Gepubliceerd 04-01-1995
Afgraving deel Soester ’t Hoogt ( zie ook 1995-05-03)
De foto die u kort voor Kerstmis op deze plek hebt kunnen zien, toonde een stuk afgraving van ‘de Bult’, oftewel Soester Hoogt, ten bate van een betere verbinding tussen Soesterberg en Soest. De afgraving gebeurde omstreeks 1933 en betekende de zoveelste poging de ‘Bergers’beter te integreren in de gemeente waar ze al zo lang een onderdeel van vormden. Aangezien we geen lezers aan de lijn hebben gekregen over dit alles, moeten we het doen met wat de gebroeders Top hebben geschreven in hun prachtige boek ‘Soesterberg van toen en nu’, dat een paar jaar geleden is verschenen.

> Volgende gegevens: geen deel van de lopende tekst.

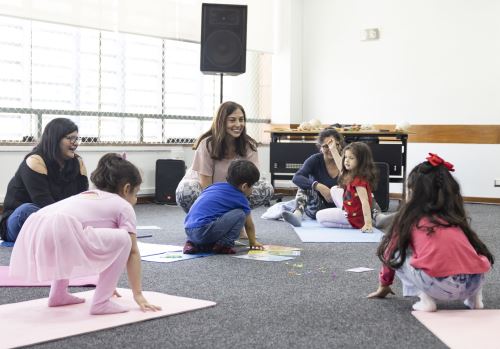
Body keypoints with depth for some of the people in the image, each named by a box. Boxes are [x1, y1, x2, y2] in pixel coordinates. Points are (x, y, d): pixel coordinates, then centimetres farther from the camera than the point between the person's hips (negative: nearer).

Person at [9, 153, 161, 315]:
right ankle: (100, 302, 3)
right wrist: (138, 293, 20)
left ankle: (58, 294, 35)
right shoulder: (124, 206, 17)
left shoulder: (88, 195, 38)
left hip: (33, 232, 9)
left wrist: (107, 283, 57)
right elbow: (133, 252, 14)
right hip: (60, 234, -9)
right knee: (122, 240, 3)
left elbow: (100, 244, 48)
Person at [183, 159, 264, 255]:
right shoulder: (240, 199, 4)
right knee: (240, 214, -1)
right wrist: (253, 242, 39)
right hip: (204, 231, -7)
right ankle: (223, 244, -6)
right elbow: (249, 225, 21)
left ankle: (193, 243, 15)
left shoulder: (216, 185, 22)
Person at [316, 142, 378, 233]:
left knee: (319, 216, 0)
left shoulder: (359, 180, -26)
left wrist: (368, 223, -36)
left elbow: (365, 202, -31)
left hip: (354, 218, -10)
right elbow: (342, 166, 21)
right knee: (334, 189, 24)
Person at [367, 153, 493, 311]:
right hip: (474, 283, 5)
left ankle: (426, 299, 2)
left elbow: (390, 253, 27)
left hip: (437, 286, -5)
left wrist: (383, 285, 43)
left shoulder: (410, 216, 16)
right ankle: (475, 296, 15)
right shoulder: (454, 215, 26)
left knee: (397, 253, 20)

Enkele citaten. “Soesterberg krijgt in de loop der jaren steeds betere verbindingen met Utrecht, Zeist en Amersfoort. Met Soest blijft de verbinding uitgesproken slecht. De ‘bult’ is nog een extra barriere. Vandaar dat de Soesterbergers veel meer op de omliggende gemeenten zijn georiënteerd dan op Soest”.
Dit, ondanks het feit dat er al een eeuw geleden geld beschikbaar was gesteld om deze weg te verbeteren. Daarmee werd destijds gewacht tot het voor jaar van 1890 vanwege het die zomer ervóór te verwachten transport van honderden tonnen aan ijzeren buizen van station Soestduinen ( toen halte Soesterberg geheten) naar Soesterberg. De wegbeheerders kregen het advies de route zolang ‘dik onder het zand’ te houden.
In maart 1902 besluit de gemeente de verbinding tussen Soest en Soesterberg ‘hard’ te maken en er worden 31.500 straatklinkers besteld a f. 17,55 per 1000. Desondanks blijft de weg een moeilijk te nemen hindernis. De Tops geven als voorbeeld de problemen van Gijs Stalenberg uit Soesterberg, die in Eemnes een stuk weiland heeft waar hij hooide. Dat hooi moest met paard en wagen worden opgehaald. “Zakken de wielen onverhoopt weg in de zachte berm, dan moet de hoog opgetaste wagen geheel leeg gehaald worden. Van het paard wordt het uiterste gevergd om boven te komen, maar de afdaling geeft nog meer problemen. Om het gevaarte te remmen wordt een soort slee achter de kar gebonden. Zakken worden gevuld met zand en op de slee gestapeld. Heel behoedzaam begint dan de afdaling. In de winter bij sneeuw en ijs blijft ’t Hoogt onbegaanbaar”.
In de jaren dertig werd het probleem wat ingrijpender aangepakt en de hoogte minder hoog gemaakt. Weer tientallen jaren later kreeg de weg, die inmiddels Banningstraat en Veldmaarschalk Montgomeryweg had geheten en nu bekend staat als de Van Weerden Poelmanweg, een meer oostelijk verloop: de startbaan moest worden verlengd om de moderne, snellere vliegtuigen te kunnen blijven ontvangen. Wie ter plekke een beetje oplet, kan echter nog altijd zien hoe de route vroeger is geweest. Wellicht is er nog wel een spoor van de zweetdruppels die vroeger op ‘de Bult’ zijn gevallen!